After her husband's death, Mary kept Tremblant going for years as a hobby. The Ryan family did not expect an income from their property. Unfortunately, the syndicates that bought in after Mary bowed out did. Tremblant was bought and sold frequently. At one point, Joe Ryan's mountain was even the property of a Québécois pension fund. Finally in the 1990s Intrawest, a company which had already appropriated Mount Blackcomb in Vancouver, took over the site.
Intrawest wanted to expand Mary Ryan's idea of a village of colourful chalets at the foot of the mountain, so they appointed the San Francisco village designer, Eldon Beck, to rethink Mont Tremblant. Beck was given carte blanche and claimed he would create not a resort but "a pedestrian village you will just flow through". With a team of designers, he set off to visit 20 European towns in 11 days.
The result of that marathon is what sits at the foot of Mont Tremblant today, a surprisingly convincing little community that has somehow taken an eclectic mix of European features - German ironwork, Italian archways, Swiss porches - and given them a distinctly French-Canadian polish. Roofs in the town are in the tall "château" style of Quebec City, while apartments further out are faced in "shingle" wood panelling like Québécois houses of the early 20th century. It is gaudy: a riot of pinks, reds, greens and ochre. It shouldn't work but it does. My children loved it. They soon found the main cobblestone thoroughfare with its pizza parlour, a shop where you can paint your own teapot, a cinema, a patisserie and a toy boutique.
We might have been in a European village sandwiched somewhere on a putative border between Germany, France and Italy. "Many of the tourists who come here are Americans who haven't been to the real Europe," said one woman whose shop sold fur coats recycled into teddy bears. "We give them a sense of the exotic.

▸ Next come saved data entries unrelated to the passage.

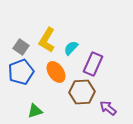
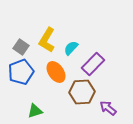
purple rectangle: rotated 20 degrees clockwise
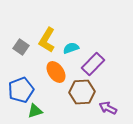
cyan semicircle: rotated 28 degrees clockwise
blue pentagon: moved 18 px down
purple arrow: rotated 12 degrees counterclockwise
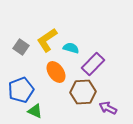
yellow L-shape: rotated 25 degrees clockwise
cyan semicircle: rotated 35 degrees clockwise
brown hexagon: moved 1 px right
green triangle: rotated 42 degrees clockwise
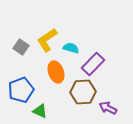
orange ellipse: rotated 15 degrees clockwise
green triangle: moved 5 px right
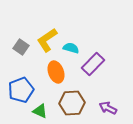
brown hexagon: moved 11 px left, 11 px down
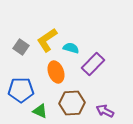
blue pentagon: rotated 20 degrees clockwise
purple arrow: moved 3 px left, 3 px down
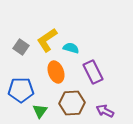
purple rectangle: moved 8 px down; rotated 70 degrees counterclockwise
green triangle: rotated 42 degrees clockwise
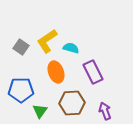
yellow L-shape: moved 1 px down
purple arrow: rotated 42 degrees clockwise
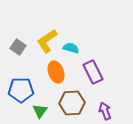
gray square: moved 3 px left
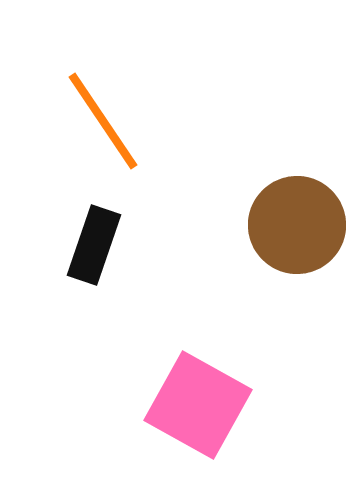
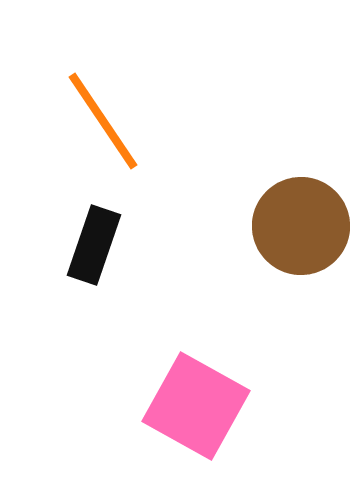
brown circle: moved 4 px right, 1 px down
pink square: moved 2 px left, 1 px down
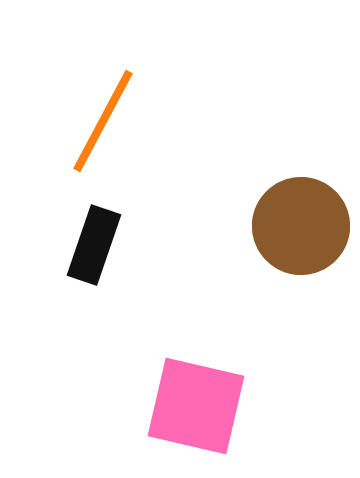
orange line: rotated 62 degrees clockwise
pink square: rotated 16 degrees counterclockwise
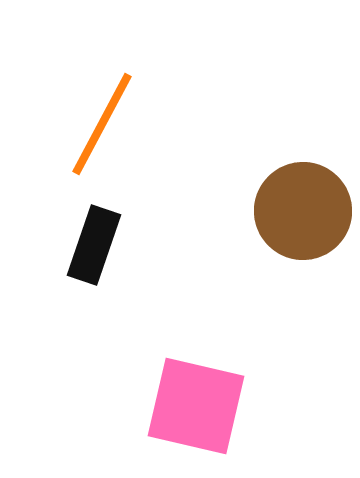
orange line: moved 1 px left, 3 px down
brown circle: moved 2 px right, 15 px up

They can feel they've been abroad but they can still use their dollars."
Of course it is artificial, but it doesn't feel artificial - that's the triumph of Tremblant - which was more than could be said for the snow last year. As with so many ski resorts in Canada, the main problem in Tremblant has been a palpable lack of the white stuff, so the slopes were littered with snow machines.
Travelling up by ski lift, we could see trees whose branches were romantically caked in snow - but only from below. To guarantee snow, some of Tremblant's slopes have as many as 75 Flowtronex snow-guns drawing water from more than 2,000ft of piping.

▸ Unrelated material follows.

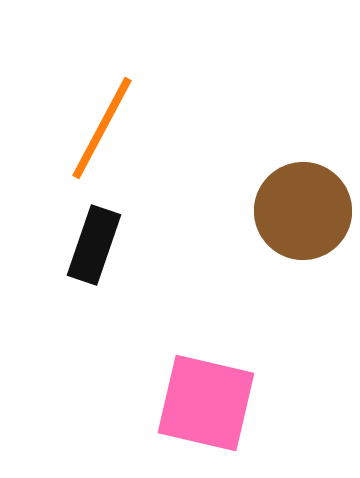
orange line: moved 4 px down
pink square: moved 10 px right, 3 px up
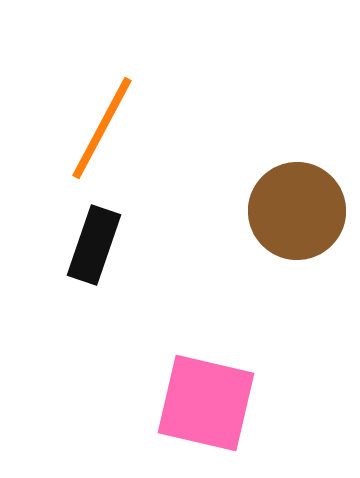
brown circle: moved 6 px left
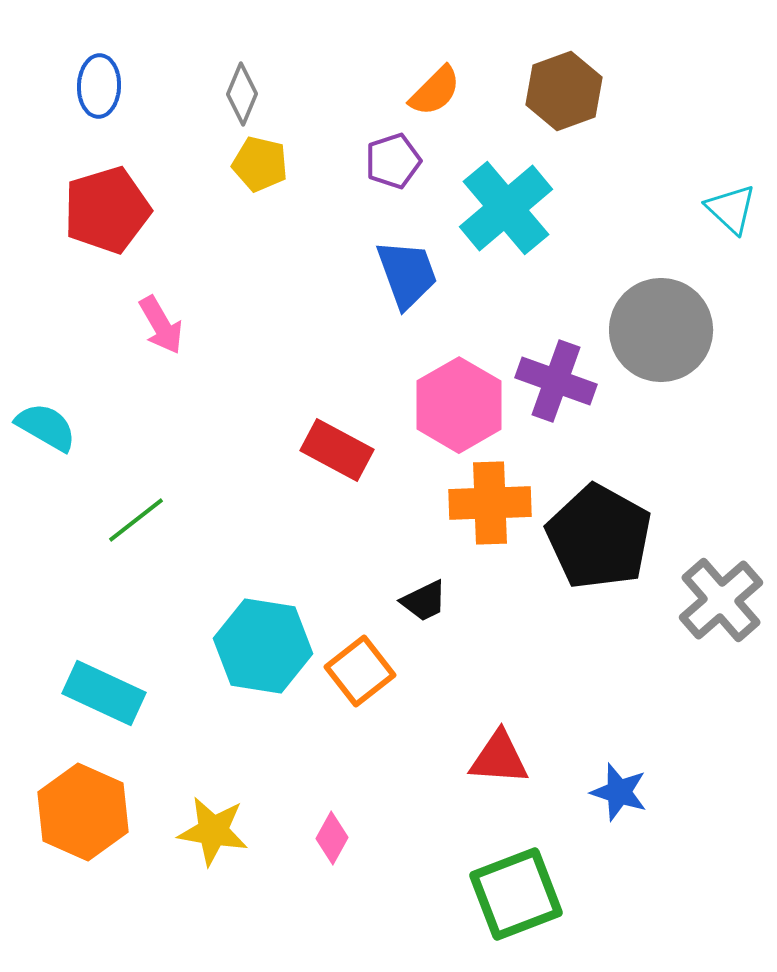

Impressive as this feat of engineering might be, it makes skiing difficult when the machines are blowing ice into your face. Several times we had to stop, unable to see through a vicious hail-storm.
For aprÿs-ski, Mont Tremblant boasts nightlife that is vibrantly French. However, the fact that the clubs were open until 3am wasn't much use for a nine and a 12-year-old. Fortunately the swimming-pool - La Source - came to the rescue. Built to resemble a Laurentian lake, La Source owes rather more to the jungle and has a Tarzan-style rope which children can use to swing out into the middle of the pool and then drop 10 feet, disappearing underwater. I half expected them to emerge wrestling crocodiles.
Here we were back to shades of Uncle Walt, an environment about as authentic as Joe Ryan's Sugar Shack, but it was refreshing and I forgave Mont Tremblant this minor incursion into theme-parkery - as I hope Joe Ryan himself would, were he to return to Tremblant today.